Si è spenta una fiamma che ha saputo riscaldare il mondo del business e quello delle moto. Si tratta di una perdita umana e di risorse. Perché Andrea Merloni era un appassionato imprenditore, che sapeva legare affari e sport. Vincendo.

Trovato senza vita nel suo appartamento milanese, ci lascia a soli 53 anni di età. La sua carriera imprenditoriale è nota a tutti, con il ruolo di conduttore del gruppo Indesit Company ma, ancor prima, il figlio di Vittorio era capo del marchio Benelli, che ha guidato dal 1996 al 2004.

Quando si parlava di tecnologia, Andrea palesava una competenza, ereditata da una famiglia di innovatori.

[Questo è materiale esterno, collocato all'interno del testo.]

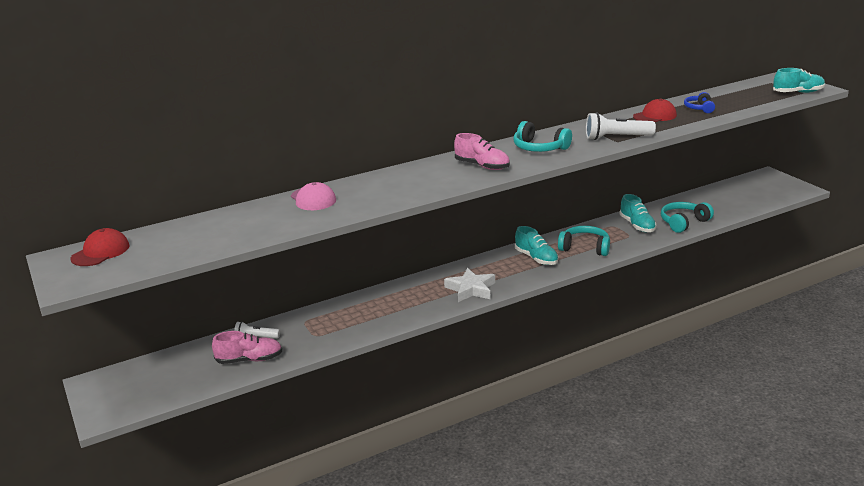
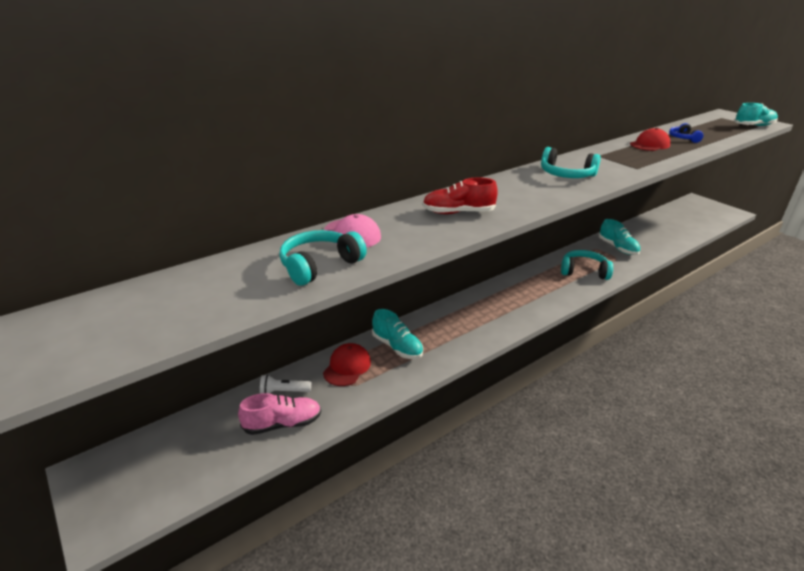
camera: 10 degrees left, 5 degrees up
(100, 252) = (83, 317): red cap -> red cap (347, 367)
(413, 182) = (458, 212): none -> red shoe
(471, 289) = (496, 320): white star -> none
(482, 166) = (521, 194): pink shoe -> none
(536, 258) = (544, 283): turquoise shoe -> turquoise shoe (397, 347)
(617, 137) = (633, 164): white flashlight -> none
(684, 223) = (656, 244): turquoise headphones -> turquoise headphones (320, 266)

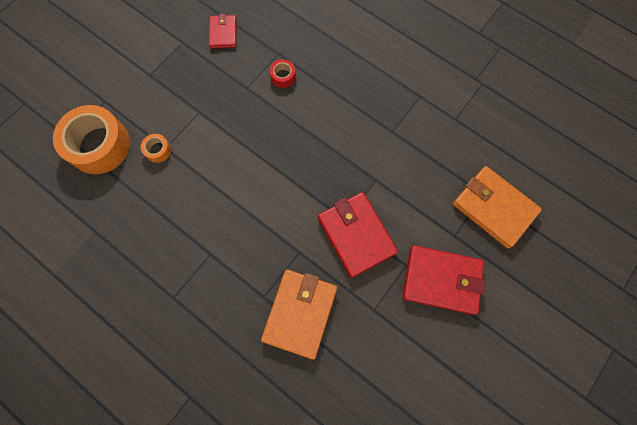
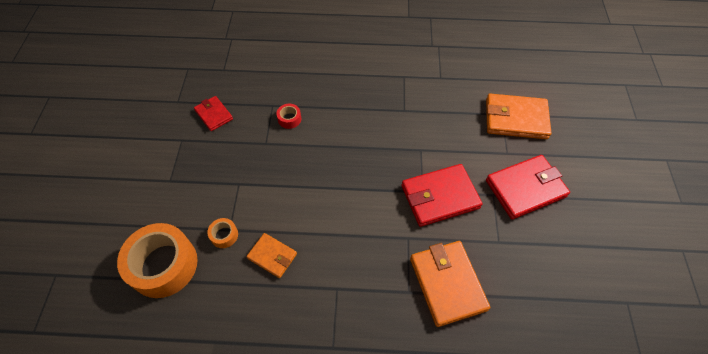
camera: 35 degrees left, 15 degrees down
(181, 193) = (272, 256): none -> orange wallet
(356, 235) = (440, 197): red wallet -> red wallet turned 45 degrees counterclockwise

Il suo elettrodomestico preferito si chiamava motocicletta, preferibilmente da corsa. La propria carriera agonistica in sella non fu folgorante, decisamente meglio quella da manager. Chi ha lavorato e corso con lui, ne porta ricordi indelebili.

Il team Gattolone con Chili: come battere gli ufficiali da privati


Dopo una esperienza con Pileri nelle vesti di stagista sulle moto di Capirossi e Gresini, Merloni fondò il team Gattolone, un nome che inizialmente fece sorridere, poi piangere gli avversari. Dapprima impegnato in Supersport coi piloti Gianmaria Liverani e Giuliano Rovelli, ecco il ricordo di quest’ultimo, a sua volta fondatore del team ParkinGO:Andrea era un appassionato esagerato. Provò una moto a Misano, cadde, ma poi si rialzò. Decise di non correre, ma seguire i suoi alfieri dal garage. Mi piaceva lavorare con lui, perché sapeva trasmettere il 120% che metteva col suo impegno. Ci siamo rivisti qualche anno fa a Dubai, abbiamo bevuto qualcosa insieme... se ci penso, un po’ lui era come me: credeva in ciò che faceva, mettendoci testa e cuore”.

Dalla 600, il salto in Superbike. La Honda RC45 rombava nel box con Liverani, più tardi arrivarono due iene: la 916 e Pierfrancesco Chili. Con Frankie, i successi mondiali, a dispetto di avversari super ufficiali. La foto di copertina immortala il numero 7 vincente a Monza nel giugno 1995, quando il bolognese annichilì Fogarty e Slight. Insieme, Merloni e Chili ottennero podi ed affermazioni e, in seno alla squadra, cresceva bene anche Matteo Flamigni, attuale telemetrista di Valentino Rossi.

 Il cuore oltre l’ostacolo: la sfida Benelli ai colossi SBK


Peter Goddard, oltre ad essere un bravo pilota, ne capiva assai di tecnica. Laureato in ingegneria, l’australiano rimase a bocca aperta, vedendo il progetto Benelli Tornado 900, in pratica, Davide contro Golia, se parliamo del piccolo reparto corse che sfidava i colossi HRC, Ducati, Kawasaki, Suzuki, Aprilia. 

La moto, oltre ad essere bella, risultava rivoluzionaria. Tante le soluzioni avveniristiche, per un sound tre cilindri puramente italiano, passionale. Una gommatura Dunlop non propriamente al top e un po’ di sfortuna ne limitarono soddisfazioni iridate, ma qualsiasi appassionato SBK vorrebbe rivedere in griglia idee così ardite, pure, originali. Cioè, firmate Andrea Merloni.